The Adjustment Bureau appears in an aspect ratio of approximately 1.85:1 on this Blu-ray Disc. The movie came with an excellent presentation.
Sharpness seemed solid. The film showed nice delineation, with nary a sliver of softness on display. Shimmering and jaggies weren’t an issue, and neither edge haloes nor print flaws created concerns.
As usual, the palette went with an orange and teal orientation. Tedious as these choices may be, the Blu-ray replicated them appropriately. Blacks appeared deep and dense, while shadows offered positive delineation. Everything about the image worked well.
Don’t expect fireworks from the film’s DTS-HD MA 5.1 soundtrack. On the surface, Bureau would seem to be an action flick, but it’s really not, as it’s more of a love story with the occasional flourish.
This meant a mix heavy on music and general environmental material. When the track used the side or rear speakers, it was usually for score or material like street sounds or rain. Nothing memorable fleshed out the track, as it fit the movie reasonably well but didn’t add much.
Audio quality was fine. Speech seemed natural and concise, and the score demonstrated pretty good vivacity. Effects did little to tax my system but they were clear and accurate enough. Overall, this ended up as a good but unspectacular track.
How did the Blu-ray compare to the DVD version? Audio seemed a bit fuller and peppier, and visuals showed much improvement, as they were tighter and cleaner. That step up in picture quality made the Blu-ray much better than the DVD.
The Blu—ray repeats the DVD’s extras, and we open with an audio commentary from writer/director George Nolfi. He provides a running, screen-specific look at the film’s development, story/adaptation topics, themes and tone, cast and performances, editing and music, effects, and other filmmaking areas.
Nolfi provides an efficient commentary. He gets into a good mix of appropriate topic and does so in an engaging way. He helps make this a strong chat.

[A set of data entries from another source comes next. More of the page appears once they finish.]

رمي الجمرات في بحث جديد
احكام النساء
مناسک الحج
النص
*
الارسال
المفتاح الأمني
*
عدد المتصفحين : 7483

Six Deleted and Extended Scenes run a total of six minutes, 54 seconds. These include “Henderson Patronizes Richardson” (0:49), “David and Charlie in the Car” (0:39), “Henderson Offering Help” (0:30), “Additional Thompson Dialogue” (1:29), “Extended Cedar Lake Dancing” (2:27), and “Thompson Tells David to Walk Away” (1:01).
“Lake” is easily the most boring of the bunch; it just shows more of Elise’s performance and does nothing to further the film. The two Henderson clips are fun, however, as they show the pressure that barely-seen character places on Richardson. The other two scenes simply add more from Thompson and they seem redundant, though we get some interesting thoughts about the Bureau’s influence from “Additional Dialogue”.
Three featurettes follow. Leaping Through New York lasts seven minutes, 36 seconds and offers remarks from Nolfi, producers Michael Hackett and Chris Moore, production designer Kevin Thompson, visual effects supervisor Mark Russell, and actors Matt Damon and Emily Blunt.
As implied by the title, “Leaping” looks at shooting in New York and aspects of scenes set there. “Leaping” provides a quick but satisfying take on some of the challenges faced by the crew.
Destined to Be fills four minutes, 51 seconds with notes from Damon, Blunt, Nolfi, and actor Anthony Mackie. We hear about the lead cast and characters. This is little more than a promo reel that tells us about aspects of the movie.
Finally, Becoming Elise goes for seven minutes, eight seconds and features Blunt, Nolfi, Hackett, Damon, Moore, choreographer Benoit-Swan Pouffer, and producer Bill Carraro. The piece looks at Blunt’s training for the role and her performance. It provides a good take on the work Blunt did for the part.
Exclusive to the Blu-ray, The Labyrinth of Doors presents an “”interactive map of New York”. This presents 12 different “doors” you can choose, and when selected, each one shows you an image of the location.
“Doors” also allows you to view the movie scene connected to that domain or a quick view of the shoot. It turns into a surprisingly useless extra. I thought we’d get actual information about the locations, but other than the brief behind the scenes clips, we don’t find anything productive.